Seals Over Hamos in IL-10th - but Why?

The real election night shocker in Illinois' north suburban Tenth Congressional District—which stretches from Wilmette to the state line of Wisconsin-- was the choice of Dan Seals over Julie Hamos as the Democrat candidate. The victory for Seals—a two time loser who managed to lose his most recent 2008 bid in a race historically favorable for Democrats--smelled more of crossover mischief than sound party sentiment. But it wasn't.

When Hamos, wildly popular in her native Evanston and a resident of the 9th Congressional District, rented a house just North of where she lived in the nearby 10th District and filed her candidacy, her sheer presence alone began giving fits to local GOP operatives. As an experienced politician, Hamos understands election basics: that it is best to have a residence actually located in the district you seek to represent, and it doesn't hurt to have some voters in your new district who have already voted for you.

It's hard to think that the choice of Seals over Hamos isn't motivated by some sort of death wish for November by the Democrats. You expect to see this type of odd result when legions of one party—faced with a boring primary with few actual choices—attempt to win one for the Home Team months before the actual election takes place by entering the primary of the opposite party and voting for the weaker candidate to oppose their candidate at the ballot box. But this wasn't an election where people had much if any interest in crossing-over. Both parties offered their voters real choices in important races.

Hamos' loss cannot be easily understood. Perhaps Hamos underestimated the vast amount of time opponent Seals had available to spend on his campaign. Possibly North Suburban Dems feared a Martha Cokely effect. It could be that Democrats wrongly calculated that Beth Coulsen would be the Republicans' choice for Congress, thus making Seals an easier-to-distinguish opponent.

With Dan Seals as the Democrat candidate for Congress, Republicans breathed a real sigh of relief. Republicans feared Hamos. Experienced at the State level, battle-hardened, and effective Hamos had local GOPer's on edge and ready to empty their wallets.

There may be many cracks in Hamos' veneer which would have appeared when opposition research began. But from the outside looking in, the choice of Seals, a hale-fellow-well-met kind of guy without community ties and partial to frat-boy political pranks and resume padding, over Hamos, a serious, principled and experienced government official is an odd one. From a cursory glance, Hamos' only weakness was her far left-wing politics. This year that alone may have been enough. Perhaps there really is something after all to those jokes that after a year of Barack Obama, George Bush is starting to look pretty darn good.

Pictured above is a campaign piece on health care from Seals most recent losing Congressional run in November, 2008, when he positioned himself as a Barack Obama clone, featuring Progressive folk wisdom coupled with the change necessarily borne of inexperience, along with Kennedy-style good teeth.
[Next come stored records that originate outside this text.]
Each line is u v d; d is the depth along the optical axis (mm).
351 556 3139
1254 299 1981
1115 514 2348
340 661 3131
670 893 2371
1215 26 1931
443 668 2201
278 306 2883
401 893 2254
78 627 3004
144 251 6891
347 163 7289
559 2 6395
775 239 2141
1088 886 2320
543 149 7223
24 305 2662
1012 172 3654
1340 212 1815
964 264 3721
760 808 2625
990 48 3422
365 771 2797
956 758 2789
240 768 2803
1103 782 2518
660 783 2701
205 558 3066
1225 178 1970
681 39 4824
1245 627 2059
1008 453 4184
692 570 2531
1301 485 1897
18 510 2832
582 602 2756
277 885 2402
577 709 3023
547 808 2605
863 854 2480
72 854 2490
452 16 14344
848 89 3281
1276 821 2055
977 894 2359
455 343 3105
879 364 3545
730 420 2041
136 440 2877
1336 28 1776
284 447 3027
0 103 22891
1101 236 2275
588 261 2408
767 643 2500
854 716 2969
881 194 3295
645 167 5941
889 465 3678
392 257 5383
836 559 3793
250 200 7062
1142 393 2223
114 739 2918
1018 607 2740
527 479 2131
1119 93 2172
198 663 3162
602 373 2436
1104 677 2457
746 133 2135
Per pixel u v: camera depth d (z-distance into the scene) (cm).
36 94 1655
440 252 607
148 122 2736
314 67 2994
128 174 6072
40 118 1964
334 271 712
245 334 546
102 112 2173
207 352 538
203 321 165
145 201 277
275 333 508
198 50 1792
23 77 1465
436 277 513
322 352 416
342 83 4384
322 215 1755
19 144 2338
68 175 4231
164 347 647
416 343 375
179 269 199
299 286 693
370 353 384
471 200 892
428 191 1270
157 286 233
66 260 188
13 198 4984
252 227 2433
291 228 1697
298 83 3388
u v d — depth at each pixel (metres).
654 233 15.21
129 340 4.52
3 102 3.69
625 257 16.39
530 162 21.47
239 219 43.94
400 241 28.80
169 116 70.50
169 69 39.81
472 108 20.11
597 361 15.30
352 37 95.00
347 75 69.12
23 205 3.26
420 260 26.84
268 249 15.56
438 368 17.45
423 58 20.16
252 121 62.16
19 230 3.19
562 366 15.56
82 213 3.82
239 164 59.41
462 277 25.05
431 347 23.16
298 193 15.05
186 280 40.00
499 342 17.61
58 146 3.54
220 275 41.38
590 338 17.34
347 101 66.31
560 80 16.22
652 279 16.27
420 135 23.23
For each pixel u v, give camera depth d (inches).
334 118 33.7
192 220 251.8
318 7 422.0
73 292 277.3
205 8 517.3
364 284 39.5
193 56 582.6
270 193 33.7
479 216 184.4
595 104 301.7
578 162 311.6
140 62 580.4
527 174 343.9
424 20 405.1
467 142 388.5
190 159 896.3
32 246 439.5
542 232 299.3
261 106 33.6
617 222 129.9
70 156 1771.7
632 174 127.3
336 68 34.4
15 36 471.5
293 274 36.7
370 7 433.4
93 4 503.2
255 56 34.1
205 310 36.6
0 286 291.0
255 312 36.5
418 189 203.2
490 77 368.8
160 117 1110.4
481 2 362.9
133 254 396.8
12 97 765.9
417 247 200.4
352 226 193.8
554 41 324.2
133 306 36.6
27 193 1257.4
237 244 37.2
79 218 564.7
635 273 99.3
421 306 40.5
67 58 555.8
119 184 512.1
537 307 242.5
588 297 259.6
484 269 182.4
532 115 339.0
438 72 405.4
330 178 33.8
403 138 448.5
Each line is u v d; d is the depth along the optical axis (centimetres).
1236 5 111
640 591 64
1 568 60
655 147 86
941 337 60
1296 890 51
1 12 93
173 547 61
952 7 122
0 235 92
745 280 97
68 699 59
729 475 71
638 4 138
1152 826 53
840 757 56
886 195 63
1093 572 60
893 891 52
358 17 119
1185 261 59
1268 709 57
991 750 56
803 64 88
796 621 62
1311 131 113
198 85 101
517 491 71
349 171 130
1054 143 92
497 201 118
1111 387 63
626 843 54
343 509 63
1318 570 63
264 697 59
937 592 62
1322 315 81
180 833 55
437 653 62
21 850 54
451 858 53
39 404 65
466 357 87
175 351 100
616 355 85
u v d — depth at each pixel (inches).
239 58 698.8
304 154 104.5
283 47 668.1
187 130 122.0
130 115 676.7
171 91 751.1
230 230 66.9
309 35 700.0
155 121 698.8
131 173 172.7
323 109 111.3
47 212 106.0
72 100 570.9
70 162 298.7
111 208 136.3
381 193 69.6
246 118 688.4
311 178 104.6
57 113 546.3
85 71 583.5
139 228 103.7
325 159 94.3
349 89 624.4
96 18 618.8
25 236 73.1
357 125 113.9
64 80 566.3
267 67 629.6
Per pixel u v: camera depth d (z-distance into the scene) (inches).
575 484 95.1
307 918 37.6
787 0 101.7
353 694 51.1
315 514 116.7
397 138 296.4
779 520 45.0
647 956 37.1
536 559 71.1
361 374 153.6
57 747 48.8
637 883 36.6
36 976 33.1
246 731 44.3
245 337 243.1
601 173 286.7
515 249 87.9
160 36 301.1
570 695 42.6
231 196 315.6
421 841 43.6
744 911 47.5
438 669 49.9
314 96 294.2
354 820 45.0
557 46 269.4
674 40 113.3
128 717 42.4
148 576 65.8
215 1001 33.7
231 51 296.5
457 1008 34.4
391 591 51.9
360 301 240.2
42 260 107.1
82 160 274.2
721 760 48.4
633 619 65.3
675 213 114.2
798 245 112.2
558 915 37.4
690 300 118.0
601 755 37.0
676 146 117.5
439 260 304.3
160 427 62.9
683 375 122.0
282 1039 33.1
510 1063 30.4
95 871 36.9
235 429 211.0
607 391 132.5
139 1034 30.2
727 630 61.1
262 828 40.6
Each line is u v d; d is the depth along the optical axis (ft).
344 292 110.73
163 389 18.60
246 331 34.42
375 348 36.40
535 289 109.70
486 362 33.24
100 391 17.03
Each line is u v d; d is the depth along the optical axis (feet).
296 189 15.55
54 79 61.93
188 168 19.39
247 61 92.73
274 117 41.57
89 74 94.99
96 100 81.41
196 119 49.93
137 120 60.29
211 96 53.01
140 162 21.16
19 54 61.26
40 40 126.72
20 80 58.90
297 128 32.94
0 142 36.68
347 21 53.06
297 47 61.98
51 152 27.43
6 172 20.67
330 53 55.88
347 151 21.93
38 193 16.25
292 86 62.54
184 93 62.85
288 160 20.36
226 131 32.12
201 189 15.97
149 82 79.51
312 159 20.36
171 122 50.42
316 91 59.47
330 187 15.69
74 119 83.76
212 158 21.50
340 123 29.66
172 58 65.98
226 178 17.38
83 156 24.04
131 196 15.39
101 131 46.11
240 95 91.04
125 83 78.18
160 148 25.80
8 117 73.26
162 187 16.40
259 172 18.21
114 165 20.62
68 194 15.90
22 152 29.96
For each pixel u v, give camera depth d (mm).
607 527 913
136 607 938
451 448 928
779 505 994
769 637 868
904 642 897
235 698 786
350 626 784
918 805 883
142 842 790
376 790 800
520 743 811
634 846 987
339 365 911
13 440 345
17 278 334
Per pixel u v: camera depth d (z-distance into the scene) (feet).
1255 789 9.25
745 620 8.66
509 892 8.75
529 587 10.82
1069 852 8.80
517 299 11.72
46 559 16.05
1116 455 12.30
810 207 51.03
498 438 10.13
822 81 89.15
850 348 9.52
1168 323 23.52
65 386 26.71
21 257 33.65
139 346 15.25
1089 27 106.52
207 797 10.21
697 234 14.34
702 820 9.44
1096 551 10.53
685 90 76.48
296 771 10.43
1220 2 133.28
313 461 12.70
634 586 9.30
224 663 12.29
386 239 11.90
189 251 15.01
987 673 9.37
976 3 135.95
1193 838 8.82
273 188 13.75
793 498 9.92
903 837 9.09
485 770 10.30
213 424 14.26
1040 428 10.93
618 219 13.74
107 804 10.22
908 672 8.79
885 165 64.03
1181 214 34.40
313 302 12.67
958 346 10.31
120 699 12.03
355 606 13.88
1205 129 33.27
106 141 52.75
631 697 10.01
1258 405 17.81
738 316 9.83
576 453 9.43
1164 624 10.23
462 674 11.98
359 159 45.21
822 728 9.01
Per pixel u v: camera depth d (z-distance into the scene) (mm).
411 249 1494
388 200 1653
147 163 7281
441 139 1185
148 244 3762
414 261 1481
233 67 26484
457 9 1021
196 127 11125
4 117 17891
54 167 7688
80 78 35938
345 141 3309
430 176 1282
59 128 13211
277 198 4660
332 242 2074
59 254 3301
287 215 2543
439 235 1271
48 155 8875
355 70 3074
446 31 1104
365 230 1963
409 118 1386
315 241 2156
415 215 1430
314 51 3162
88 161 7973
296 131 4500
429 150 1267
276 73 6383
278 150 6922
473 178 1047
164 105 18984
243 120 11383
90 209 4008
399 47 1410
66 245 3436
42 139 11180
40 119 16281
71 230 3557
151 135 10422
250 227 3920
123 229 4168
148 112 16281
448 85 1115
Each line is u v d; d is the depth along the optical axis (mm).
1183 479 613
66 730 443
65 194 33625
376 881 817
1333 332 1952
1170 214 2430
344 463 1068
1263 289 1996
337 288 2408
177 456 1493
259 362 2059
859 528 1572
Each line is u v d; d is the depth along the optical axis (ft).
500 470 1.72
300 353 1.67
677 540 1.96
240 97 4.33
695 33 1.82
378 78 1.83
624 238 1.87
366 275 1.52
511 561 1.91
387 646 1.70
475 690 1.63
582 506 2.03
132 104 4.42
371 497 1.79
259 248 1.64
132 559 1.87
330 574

You can click on the picture to see it larger.


Anonymous Anonymous said...

Your snarky comments aside--here is what the voter said on Tuesday:Dan won because the majority of people who voted in the election know that he better represented their values and views. Dan knows the entire district having traveled the width and breadth of it for years talking the its citizens and understanding what is important to them. He won the votes despite being outspent with heavy TV dollars in the last weeks of the campaign.Julie's politics play better in Evanston but the 10th is more conservative fiscally where Julie's voting record in Springfield hurt her and Dan's economic positions are more in line with district views.

Feb 5, 2010, 9:24:00 AM  
Anonymous Anonymous said...

WOW! The Hamos camp has become the sore loser camp. Shame on you.

Feb 5, 2010, 9:43:00 AM  
Anonymous Anonymous said...

Your analysis of the race couldn't be more off. Dan Seals won because he represents our best chance of winning this seat in November. His name ID was insurmountable and half the district had never heard of Julie Hamos. Her greatest campaign pitch was that she was the daughter of holocaust survivors--which is political pandering at its best. There is no doubt in my mind that Julie is too liberal for the 10th district and would have definitely lost in a general against Dold or even Coulson--this isn't Evanston. If Jan Schakowsky had run against Kirk in the 10th in 2000 she would have lost. Just because they are neighboring districts doesn't mean the politics are the same. With Coulson out of the way, Dan Seals is the only moderate in this race and that will carry him to victory in November. I guess your just bitter because your State Rep couldn't beat someone who has never held political office before.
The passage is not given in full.